According to Iranian media, Iran’s Islamic Revolutionary Guard Corps (IRGC) could launch a third satellite into space and successfully put it into orbit.
This Wednesday, and according to Iranian media, two military officials from the aerospace division of Iran’s Islamic Revolutionary Guard Corps (IRGC) said that the Islamic Republic launched a satellite to outer space and could successfully put it into orbit.
The satellite was, as the officials noted, the third version of the imaging satellite Nour, which means “light” in Persian, and was put into low orbit to do its job along with its two other predecessors. No Western official has yet commented on the news.
Iran’s desire to put satellite into orbit dates back to decades ago, but it was only in recent years that the country has been speeding up its progress in the field. The first version of the Nour imaging satellite was successfully launched in April 2020 into an orbit 425km (265 miles) above the Earth, becoming the first military reconnaissance satellite ever launched by the Islamic Republic after many failed attempts.
Less than two years later in early 2022 and using the mixed-fuel carrier, Iran could send the second version of the Nour satellite into a low orbit of 500km (310 miles). A few months later in August, an Iranian-owned and Russian-built satellite, which was said be capable of taking high-resolution images, was successfully launched from a base in Kazakhstan.
Western countries against Iran’s space program
All the progress regarding Iran’s space abilities is while the Western countries, especially the US, have imposed heavy sanctions on Tehran’s space program for many years. They believe that Iran’s activities in developing indigenous satellites are in violation of the United Nations Security Council resolution 2231 underpinning the country’s 2015 nuclear deal with world powers because the technology could potentially be used to facilitate nuclear weapons. Iran, however, has repeatedly dismissed such claims, maintaining that its nuclear program is entirely peaceful.
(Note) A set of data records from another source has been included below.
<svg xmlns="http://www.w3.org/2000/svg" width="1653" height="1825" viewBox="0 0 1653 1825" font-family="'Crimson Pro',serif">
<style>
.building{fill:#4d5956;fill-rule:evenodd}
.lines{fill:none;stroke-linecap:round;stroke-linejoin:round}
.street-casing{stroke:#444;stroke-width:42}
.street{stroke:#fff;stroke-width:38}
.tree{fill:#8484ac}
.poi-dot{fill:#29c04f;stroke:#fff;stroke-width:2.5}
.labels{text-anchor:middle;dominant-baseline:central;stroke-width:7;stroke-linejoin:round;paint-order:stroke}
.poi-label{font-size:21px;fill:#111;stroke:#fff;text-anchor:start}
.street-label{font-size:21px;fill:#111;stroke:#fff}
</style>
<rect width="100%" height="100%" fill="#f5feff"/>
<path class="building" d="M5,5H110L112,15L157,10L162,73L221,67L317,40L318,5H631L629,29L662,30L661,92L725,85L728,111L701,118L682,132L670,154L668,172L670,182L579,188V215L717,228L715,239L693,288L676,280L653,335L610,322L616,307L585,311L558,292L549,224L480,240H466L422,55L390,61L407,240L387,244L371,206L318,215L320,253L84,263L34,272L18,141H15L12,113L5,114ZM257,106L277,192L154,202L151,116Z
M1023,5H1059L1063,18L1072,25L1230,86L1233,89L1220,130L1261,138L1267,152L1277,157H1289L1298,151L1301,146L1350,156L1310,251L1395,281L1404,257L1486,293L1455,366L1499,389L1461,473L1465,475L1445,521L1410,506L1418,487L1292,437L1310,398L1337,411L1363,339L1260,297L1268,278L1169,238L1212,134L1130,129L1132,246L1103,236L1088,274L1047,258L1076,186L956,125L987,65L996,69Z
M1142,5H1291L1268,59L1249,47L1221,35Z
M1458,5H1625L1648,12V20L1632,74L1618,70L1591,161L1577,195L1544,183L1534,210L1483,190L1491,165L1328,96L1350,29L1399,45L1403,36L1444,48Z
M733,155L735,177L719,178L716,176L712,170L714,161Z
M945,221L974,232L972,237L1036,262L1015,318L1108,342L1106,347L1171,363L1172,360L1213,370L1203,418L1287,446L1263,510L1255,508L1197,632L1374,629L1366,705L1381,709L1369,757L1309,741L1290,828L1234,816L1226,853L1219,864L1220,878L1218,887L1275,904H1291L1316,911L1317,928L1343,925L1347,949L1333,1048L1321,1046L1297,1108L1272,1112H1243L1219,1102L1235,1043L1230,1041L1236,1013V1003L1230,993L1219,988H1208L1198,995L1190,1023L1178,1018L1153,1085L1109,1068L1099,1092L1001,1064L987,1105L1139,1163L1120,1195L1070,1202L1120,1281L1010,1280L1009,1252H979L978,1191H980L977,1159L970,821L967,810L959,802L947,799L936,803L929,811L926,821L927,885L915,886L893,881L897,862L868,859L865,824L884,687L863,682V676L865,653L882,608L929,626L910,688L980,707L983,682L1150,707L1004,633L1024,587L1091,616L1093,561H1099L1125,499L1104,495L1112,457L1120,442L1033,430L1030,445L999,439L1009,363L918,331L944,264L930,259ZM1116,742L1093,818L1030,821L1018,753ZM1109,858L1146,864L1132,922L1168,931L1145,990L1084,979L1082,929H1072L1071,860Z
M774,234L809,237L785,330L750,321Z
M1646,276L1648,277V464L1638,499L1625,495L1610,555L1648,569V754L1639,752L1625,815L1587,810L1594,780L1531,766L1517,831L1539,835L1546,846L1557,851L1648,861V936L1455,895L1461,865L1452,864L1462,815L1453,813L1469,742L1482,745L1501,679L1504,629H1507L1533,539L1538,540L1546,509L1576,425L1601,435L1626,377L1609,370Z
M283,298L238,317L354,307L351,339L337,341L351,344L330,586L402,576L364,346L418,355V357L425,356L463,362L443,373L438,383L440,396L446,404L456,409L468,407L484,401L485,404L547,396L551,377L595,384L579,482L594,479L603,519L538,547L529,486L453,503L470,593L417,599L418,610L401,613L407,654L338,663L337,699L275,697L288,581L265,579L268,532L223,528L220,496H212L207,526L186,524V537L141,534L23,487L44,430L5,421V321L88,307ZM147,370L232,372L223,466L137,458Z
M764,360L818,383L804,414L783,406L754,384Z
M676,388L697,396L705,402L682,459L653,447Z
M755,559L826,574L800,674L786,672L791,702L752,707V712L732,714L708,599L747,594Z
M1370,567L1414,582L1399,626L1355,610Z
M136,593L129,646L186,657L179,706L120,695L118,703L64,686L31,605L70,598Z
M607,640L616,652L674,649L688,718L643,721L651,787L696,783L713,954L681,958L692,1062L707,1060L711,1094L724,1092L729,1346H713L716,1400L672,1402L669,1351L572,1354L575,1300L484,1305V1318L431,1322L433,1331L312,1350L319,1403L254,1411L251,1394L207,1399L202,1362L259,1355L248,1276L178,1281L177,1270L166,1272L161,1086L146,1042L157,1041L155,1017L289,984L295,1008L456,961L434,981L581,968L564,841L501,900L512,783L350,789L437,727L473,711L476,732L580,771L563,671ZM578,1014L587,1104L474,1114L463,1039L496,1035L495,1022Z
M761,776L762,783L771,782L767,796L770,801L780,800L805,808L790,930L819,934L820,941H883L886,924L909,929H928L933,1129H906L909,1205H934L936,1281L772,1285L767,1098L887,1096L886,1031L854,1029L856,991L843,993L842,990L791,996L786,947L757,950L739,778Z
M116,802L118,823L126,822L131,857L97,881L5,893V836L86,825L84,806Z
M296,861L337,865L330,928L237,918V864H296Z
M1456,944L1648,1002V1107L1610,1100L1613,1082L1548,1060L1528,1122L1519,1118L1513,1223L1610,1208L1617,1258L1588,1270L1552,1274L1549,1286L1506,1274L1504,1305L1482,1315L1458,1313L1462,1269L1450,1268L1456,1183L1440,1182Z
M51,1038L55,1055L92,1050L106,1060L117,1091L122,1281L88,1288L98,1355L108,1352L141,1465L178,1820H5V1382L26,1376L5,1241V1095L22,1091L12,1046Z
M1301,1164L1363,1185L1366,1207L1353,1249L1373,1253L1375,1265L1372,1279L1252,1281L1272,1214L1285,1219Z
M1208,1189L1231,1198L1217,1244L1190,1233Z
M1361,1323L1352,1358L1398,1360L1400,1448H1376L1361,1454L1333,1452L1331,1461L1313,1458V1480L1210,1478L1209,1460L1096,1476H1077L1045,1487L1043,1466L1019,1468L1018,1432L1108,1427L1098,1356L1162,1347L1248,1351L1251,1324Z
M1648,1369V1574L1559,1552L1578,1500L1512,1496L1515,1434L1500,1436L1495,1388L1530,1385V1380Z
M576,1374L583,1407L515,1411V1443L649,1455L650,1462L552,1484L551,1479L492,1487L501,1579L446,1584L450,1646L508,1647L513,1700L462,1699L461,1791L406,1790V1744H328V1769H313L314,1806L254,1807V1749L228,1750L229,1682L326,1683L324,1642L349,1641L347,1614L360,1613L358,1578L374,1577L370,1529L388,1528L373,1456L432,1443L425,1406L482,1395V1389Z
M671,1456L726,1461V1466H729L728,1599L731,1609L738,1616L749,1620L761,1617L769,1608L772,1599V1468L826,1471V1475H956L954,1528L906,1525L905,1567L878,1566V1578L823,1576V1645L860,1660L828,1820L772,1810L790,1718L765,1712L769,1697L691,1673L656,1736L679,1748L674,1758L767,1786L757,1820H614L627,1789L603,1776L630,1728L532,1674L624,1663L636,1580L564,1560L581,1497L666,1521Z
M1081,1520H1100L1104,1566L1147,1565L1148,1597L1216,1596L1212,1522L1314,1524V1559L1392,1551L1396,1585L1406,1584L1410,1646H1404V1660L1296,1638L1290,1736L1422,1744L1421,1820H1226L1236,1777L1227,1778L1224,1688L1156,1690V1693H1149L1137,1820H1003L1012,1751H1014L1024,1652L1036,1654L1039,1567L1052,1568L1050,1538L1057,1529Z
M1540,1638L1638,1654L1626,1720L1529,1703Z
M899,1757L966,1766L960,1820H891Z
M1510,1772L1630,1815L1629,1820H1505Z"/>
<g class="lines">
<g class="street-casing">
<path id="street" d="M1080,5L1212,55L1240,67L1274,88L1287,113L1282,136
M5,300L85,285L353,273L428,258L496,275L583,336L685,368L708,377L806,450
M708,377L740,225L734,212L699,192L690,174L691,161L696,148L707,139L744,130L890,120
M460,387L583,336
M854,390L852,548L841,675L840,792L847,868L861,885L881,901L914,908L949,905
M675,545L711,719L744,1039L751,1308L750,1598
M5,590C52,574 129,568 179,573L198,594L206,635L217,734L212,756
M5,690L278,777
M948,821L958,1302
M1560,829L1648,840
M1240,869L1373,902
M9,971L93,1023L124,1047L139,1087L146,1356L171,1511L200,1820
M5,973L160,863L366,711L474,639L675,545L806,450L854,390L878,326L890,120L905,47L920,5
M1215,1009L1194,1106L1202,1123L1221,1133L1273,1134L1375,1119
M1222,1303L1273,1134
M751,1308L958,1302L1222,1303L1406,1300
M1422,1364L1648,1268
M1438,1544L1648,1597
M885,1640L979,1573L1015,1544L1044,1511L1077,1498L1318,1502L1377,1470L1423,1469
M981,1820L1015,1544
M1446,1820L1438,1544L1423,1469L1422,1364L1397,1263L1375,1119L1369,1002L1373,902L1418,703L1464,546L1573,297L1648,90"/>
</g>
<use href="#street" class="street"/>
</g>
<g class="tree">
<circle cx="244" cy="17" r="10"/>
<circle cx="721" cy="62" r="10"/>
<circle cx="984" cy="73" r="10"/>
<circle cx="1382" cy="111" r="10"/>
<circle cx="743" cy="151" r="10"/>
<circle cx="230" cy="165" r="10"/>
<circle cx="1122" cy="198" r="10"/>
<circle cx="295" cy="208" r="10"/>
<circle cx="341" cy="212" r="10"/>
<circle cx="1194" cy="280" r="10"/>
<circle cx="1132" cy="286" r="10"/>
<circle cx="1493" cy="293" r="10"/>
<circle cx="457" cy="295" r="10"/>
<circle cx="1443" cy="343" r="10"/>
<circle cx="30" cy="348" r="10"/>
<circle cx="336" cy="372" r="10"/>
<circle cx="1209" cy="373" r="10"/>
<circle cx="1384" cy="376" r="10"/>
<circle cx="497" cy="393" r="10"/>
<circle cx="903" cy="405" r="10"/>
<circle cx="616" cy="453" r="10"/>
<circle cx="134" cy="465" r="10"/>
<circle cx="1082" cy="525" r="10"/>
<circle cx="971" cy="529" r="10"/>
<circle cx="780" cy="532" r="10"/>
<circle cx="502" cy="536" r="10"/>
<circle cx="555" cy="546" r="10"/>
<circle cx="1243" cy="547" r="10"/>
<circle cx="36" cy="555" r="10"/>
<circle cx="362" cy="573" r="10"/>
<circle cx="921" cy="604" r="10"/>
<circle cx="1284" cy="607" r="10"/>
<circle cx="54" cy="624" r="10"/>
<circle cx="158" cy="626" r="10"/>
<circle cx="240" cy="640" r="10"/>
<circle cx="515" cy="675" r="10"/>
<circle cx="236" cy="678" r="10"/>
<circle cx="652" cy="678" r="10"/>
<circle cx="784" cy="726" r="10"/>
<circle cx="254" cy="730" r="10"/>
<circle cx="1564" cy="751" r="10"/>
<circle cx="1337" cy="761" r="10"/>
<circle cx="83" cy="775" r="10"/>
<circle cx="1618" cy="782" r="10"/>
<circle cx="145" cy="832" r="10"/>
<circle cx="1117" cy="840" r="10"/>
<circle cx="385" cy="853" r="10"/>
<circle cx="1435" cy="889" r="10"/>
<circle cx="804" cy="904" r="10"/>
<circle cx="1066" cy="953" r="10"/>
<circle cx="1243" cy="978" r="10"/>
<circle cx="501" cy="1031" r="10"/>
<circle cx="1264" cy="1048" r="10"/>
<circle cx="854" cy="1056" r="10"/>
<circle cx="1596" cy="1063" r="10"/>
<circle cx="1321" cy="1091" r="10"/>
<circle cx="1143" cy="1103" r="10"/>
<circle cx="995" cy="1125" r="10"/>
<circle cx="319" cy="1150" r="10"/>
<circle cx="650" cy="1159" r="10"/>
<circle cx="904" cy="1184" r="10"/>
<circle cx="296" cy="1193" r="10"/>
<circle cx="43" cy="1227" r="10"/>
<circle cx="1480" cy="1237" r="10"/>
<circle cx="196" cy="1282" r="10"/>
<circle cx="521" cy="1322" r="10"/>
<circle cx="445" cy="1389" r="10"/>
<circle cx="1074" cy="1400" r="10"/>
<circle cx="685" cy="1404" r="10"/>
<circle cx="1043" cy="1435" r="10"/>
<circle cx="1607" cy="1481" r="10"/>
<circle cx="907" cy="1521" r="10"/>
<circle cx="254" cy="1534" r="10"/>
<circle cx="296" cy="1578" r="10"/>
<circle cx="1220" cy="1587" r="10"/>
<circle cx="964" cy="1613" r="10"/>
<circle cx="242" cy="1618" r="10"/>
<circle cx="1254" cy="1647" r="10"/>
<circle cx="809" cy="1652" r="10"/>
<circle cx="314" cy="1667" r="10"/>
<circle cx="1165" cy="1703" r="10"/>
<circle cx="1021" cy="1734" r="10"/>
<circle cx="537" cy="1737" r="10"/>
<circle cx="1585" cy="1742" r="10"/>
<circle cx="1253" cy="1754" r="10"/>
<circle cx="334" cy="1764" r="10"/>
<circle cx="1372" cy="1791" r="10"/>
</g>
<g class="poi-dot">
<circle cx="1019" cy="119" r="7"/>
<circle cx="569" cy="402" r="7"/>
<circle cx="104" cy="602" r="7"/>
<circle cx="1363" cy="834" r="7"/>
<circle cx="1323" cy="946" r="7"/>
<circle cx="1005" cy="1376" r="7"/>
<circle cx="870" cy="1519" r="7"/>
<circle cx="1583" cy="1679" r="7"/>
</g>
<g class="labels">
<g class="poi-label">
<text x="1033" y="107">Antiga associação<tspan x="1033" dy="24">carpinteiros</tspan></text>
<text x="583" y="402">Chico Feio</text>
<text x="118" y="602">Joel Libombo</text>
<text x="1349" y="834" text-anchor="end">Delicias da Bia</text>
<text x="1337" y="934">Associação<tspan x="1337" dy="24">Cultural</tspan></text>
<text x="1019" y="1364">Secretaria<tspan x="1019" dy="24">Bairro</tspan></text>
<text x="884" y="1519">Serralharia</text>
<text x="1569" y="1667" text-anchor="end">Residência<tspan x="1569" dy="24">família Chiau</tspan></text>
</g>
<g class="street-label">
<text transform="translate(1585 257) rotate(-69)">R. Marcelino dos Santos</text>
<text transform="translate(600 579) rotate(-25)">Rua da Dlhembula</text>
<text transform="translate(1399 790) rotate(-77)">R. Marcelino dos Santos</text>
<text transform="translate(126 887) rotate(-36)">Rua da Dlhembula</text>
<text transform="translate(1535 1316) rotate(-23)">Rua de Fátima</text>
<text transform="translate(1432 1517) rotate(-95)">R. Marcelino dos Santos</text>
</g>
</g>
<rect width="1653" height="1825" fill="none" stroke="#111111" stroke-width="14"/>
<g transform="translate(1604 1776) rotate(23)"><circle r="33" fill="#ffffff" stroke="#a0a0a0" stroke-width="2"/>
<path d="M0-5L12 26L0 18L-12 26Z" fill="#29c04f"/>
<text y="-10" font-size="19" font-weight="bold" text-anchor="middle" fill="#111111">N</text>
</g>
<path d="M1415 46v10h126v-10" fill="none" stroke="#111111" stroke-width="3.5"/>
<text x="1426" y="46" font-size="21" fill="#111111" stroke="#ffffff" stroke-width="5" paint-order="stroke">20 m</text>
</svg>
As part of one of the clauses of the nuclear deal known as the Joint Comprehensive Plan of Action (JCPOA), a number of restrictions on Iran’s development of ballistic missiles is set to be automatically lifted next month.
However, the three European countries party to the deal, including the UK, France, and Germany, issued a statement last month, claiming that despite their promises they had made in the deal, none of them is going to agree to the lifting of the sanctions. The reason, as the statement said, was because Iran has violated the accord by restoring more 60% enriched uranium than expected.
Rejecting the idea, Iran says it was first the US who violated the deal by unilaterally pulling out of it back in 2018, and then the EU countries party to the deal who never fulfilled their promises regarding lifting of sanctions against Tehran.
And now, despite all the embargo from Western countries, Iranian officials have promised to carry on with the expanding satellite program and are expected to launch even more satellites into different orbits in the near future.